**JOB A:** Render the records as a two-column CSV with the headers field and value. Include everything from the line containing "collectors: M. López Figueiras" down to the line containing "island: Hawaii", with one row per line, each field and value in its own quoted field, and line breaks changed to spaces.

**SOURCE TEXT:**
------

Figure 4 shows the cross entropy of the language model (LM), VAE and VRASH architectures near the saturation point. The untrained random network is used as a reference baseline. The LM and VRASH models demonstrate comparable cross entropy.

Formally speaking, VRASH demonstrates only marginally better performance in comparison with the language model, but we claim that the results produced by VRASH are more subjectively interesting. Further development of this architecture in context of music generation looks promising. After a subjective assessment of the tracks produced by different algorithms, we find that VRASH yields the highest percentage of tracks with qualitative interesting temporal and melodic structures. In [24] the artistic applications of the VRASH architecture are highlighted along with positive feedback from listeners as well as from professional musicians.

Fig. 4
figure 4

Cross-entropy of the proposed architectures near the saturation point. The untrained random network is used as a reference baseline

All three of the proposed architectures work relatively well and generate music that is diverse and sufficiently interesting as long as the training dataset is large enough and of high quality. Still the architectures do have certain important differences. The first general problem that occurs in many generative models is the tendency to repeat a certain note. This issue is more prominent for the language Model, whereas VAE and specifically VRASH tend to deal with this challenge more successfully.

Another issue is the macrostructure of the track. Throughout the history of music, a number of standard music structures have been developed, starting with a relatively simple song structure (characterized by a repetitive chorus that is divided with verses) and finishing with symphonies that comprise a number of different, less sophisticated forms. Despite the fact that VAE (and VRASH, specifically) have been developed to capture the macrostructures of the track, they do not always provide the distinct structural dynamics which characterizes a number of human-written musical tracks. However, VRASH seems to be the step in the right direction.

------

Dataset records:
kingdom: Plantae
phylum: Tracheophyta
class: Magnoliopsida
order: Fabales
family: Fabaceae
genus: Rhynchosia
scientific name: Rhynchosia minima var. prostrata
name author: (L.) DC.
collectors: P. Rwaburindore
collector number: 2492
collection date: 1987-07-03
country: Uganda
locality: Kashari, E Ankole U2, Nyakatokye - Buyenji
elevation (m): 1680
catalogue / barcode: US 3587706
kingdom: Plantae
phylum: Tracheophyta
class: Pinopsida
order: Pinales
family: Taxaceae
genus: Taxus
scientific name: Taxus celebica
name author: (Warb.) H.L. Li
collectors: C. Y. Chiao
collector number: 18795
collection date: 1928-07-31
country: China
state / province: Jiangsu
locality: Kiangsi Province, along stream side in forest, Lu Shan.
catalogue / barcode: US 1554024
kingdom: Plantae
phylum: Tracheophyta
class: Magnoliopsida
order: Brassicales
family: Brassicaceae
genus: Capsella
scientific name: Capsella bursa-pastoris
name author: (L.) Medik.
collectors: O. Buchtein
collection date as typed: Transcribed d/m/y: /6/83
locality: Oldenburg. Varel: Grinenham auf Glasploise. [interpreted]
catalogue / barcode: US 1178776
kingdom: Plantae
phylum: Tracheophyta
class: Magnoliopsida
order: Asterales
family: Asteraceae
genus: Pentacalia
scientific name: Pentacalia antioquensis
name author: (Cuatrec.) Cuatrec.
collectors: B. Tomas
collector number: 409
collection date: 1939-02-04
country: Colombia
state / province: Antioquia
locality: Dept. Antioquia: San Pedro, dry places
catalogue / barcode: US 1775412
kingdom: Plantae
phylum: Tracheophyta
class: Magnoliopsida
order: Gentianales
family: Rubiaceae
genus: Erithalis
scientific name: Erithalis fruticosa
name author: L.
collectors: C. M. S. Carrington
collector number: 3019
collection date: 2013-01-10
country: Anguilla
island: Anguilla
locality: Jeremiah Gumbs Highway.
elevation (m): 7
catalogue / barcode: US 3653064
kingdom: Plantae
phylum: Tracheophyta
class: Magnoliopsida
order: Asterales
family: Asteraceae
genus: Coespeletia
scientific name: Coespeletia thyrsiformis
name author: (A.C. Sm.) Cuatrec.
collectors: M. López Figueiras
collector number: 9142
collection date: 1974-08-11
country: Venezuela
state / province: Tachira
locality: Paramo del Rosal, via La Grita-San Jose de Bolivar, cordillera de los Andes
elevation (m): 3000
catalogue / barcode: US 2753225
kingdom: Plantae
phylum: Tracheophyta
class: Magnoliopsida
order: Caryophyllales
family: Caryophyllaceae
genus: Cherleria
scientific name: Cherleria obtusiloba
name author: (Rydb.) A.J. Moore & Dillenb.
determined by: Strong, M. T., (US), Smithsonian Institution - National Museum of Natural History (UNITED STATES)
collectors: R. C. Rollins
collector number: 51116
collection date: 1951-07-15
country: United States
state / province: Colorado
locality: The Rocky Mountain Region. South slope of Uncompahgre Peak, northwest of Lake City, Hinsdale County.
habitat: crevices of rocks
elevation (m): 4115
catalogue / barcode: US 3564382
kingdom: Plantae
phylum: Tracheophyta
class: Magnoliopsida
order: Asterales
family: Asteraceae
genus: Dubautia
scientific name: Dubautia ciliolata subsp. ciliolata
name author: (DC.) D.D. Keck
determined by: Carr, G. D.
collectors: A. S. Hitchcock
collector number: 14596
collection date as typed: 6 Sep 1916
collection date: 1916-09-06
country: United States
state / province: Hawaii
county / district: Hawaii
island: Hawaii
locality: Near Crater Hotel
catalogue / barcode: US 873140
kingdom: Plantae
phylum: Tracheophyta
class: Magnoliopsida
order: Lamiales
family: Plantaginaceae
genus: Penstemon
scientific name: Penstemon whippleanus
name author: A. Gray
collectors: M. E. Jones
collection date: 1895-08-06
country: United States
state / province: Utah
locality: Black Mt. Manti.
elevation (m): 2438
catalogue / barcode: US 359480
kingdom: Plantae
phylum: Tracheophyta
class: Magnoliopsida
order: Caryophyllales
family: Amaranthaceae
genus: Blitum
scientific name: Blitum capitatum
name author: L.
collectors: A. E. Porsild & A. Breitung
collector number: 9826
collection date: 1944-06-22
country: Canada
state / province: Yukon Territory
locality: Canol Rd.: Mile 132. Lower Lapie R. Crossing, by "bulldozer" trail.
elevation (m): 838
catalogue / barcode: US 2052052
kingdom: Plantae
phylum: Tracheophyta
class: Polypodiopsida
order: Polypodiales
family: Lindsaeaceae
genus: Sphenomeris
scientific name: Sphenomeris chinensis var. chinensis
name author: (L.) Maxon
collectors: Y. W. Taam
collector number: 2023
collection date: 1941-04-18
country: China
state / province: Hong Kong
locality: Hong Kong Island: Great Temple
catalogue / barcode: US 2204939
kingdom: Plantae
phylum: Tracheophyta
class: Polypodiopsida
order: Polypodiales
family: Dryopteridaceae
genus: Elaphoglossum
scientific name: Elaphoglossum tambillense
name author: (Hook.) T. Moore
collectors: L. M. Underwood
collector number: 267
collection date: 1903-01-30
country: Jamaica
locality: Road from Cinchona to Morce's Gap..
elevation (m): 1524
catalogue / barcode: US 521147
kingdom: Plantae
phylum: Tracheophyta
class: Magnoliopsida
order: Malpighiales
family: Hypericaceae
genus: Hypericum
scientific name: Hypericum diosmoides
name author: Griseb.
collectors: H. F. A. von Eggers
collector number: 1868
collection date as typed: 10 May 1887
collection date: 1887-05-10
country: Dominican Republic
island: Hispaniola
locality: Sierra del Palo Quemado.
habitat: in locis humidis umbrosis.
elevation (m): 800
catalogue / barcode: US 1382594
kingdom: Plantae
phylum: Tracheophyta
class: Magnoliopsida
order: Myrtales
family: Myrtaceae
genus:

------

**JOB B:** Carry on the passage about music-generation architectures from the point where it stops.

**ANSWER A:**
field,value
"collectors:","M. López Figueiras"
"collector number:","9142"
"collection date:","1974-08-11"
"country:","Venezuela"
"state / province:","Tachira"
"locality:","Paramo del Rosal, via La Grita-San Jose de Bolivar, cordillera de los Andes"
"elevation (m):","3000"
"catalogue / barcode:","US 2753225"
"kingdom:","Plantae"
"phylum:","Tracheophyta"
"class:","Magnoliopsida"
"order:","Caryophyllales"
"family:","Caryophyllaceae"
"genus:","Cherleria"
"scientific name:","Cherleria obtusiloba"
"name author:","(Rydb.) A.J. Moore & Dillenb."
"determined by:","Strong, M. T., (US), Smithsonian Institution - National Museum of Natural History (UNITED STATES)"
"collectors:","R. C. Rollins"
"collector number:","51116"
"collection date:","1951-07-15"
"country:","United States"
"state / province:","Colorado"
"locality:","The Rocky Mountain Region. South slope of Uncompahgre Peak, northwest of Lake City, Hinsdale County."
"habitat:","crevices of rocks"
"elevation (m):","4115"
"catalogue / barcode:","US 3564382"
"kingdom:","Plantae"
"phylum:","Tracheophyta"
"class:","Magnoliopsida"
"order:","Asterales"
"family:","Asteraceae"
"genus:","Dubautia"
"scientific name:","Dubautia ciliolata subsp. ciliolata"
"name author:","(DC.) D.D. Keck"
"determined by:","Carr, G. D."
"collectors:","A. S. Hitchcock"
"collector number:","14596"
"collection date as typed:","6 Sep 1916"
"collection date:","1916-09-06"
"country:","United States"
"state / province:","Hawaii"
"county / district:","Hawaii"
"island:","Hawaii"

**ANSWER B:**
To date, every generative model based on artificial neural networks has had problem of low-quality output. Currently, among the melodically diverse and acoustically pleasing tracks which could be generated, we also inevitably hear tracks with annoyingly simple recurrent patterns, off-beat sequences, obscure macrostructures, etc. Faced with this problem, we proposed the following workaround. Alongside the generative VRASH-based model, we used a set of automated filtering heuristics that allowed to obtain a pseudo-real-time non-stop stream of generated music with very limited computational power, for example, we have managed to run a pseudo-real-time generation of non-repeated tunes on Raspberry Pi (Fig. 5).Footnote 1

Fig. 5
figure 5

VRASH accompanied with heuristic filters is compact enough to run pseudo-real-time music on Raspberry Pi

The heuristics were obtained in a straightforward manner yet turned out to be extremely effective. Using human assessment for 1000+ tracks, we trained a classifier to predict whether or not a track would be acoustically pleasant. Human peers were asked to evaluate tracks on a scale from 1 to 5, where 5 was the highest mark. Then we split the evaluated tracks into two categories: those that had a mark of 4 or 5 were considered acceptable, whereas the tracks were marked with 3, 2 or 1 were to be detected and removed by the filtering algorithm. For each track in the training dataset, we calculated the following set of theoretic informational features:

  • entropy of notes without octave information;

  • entropy of changes between consecutive notes without octave information;

  • entropy of notes lengths;

  • entropy of changes between consecutive notes lengths;

  • entropy of notes with octave information;

  • entropy of changes between consecutive notes with octave information;

  • minimal entropies for sliding windows that were 8, 16, 32, 64 and 128 notes long;

  • average entropy for sliding windows that were 8, 16, 32, 64 and 128 notes long;

  • coordinates of the sampling vector.

Due to the size of the dataset, we were limited in our choices of methods. Table 1 shows how different methods perform depending on the size of the test dataset.

Table 1 Accuracy of the filtering mechanism varies across different test sets and methods but allows up to 87% of tracks classified as good are also positively evaluated by human

If the filtering needs to be done faster, the obtained classifier can be replaced with a set of manually constructed empirical heuristics. Due to the fact that we are not interested in the recall of the obtained classifier (when working with neural generative models one often faces an excessive amount of generated melodies, yet wants to filter more pleasing ones), one can make such heuristics even more strict so that 100 % accuracy is achieved. A similar approach was used in [25] for text generation and in [22] for drum pattern sampling and proved itself useful. We believe that such filtering could be adopted across various generative tasks and can significantly improve the resulting quality at a relatively low development cost.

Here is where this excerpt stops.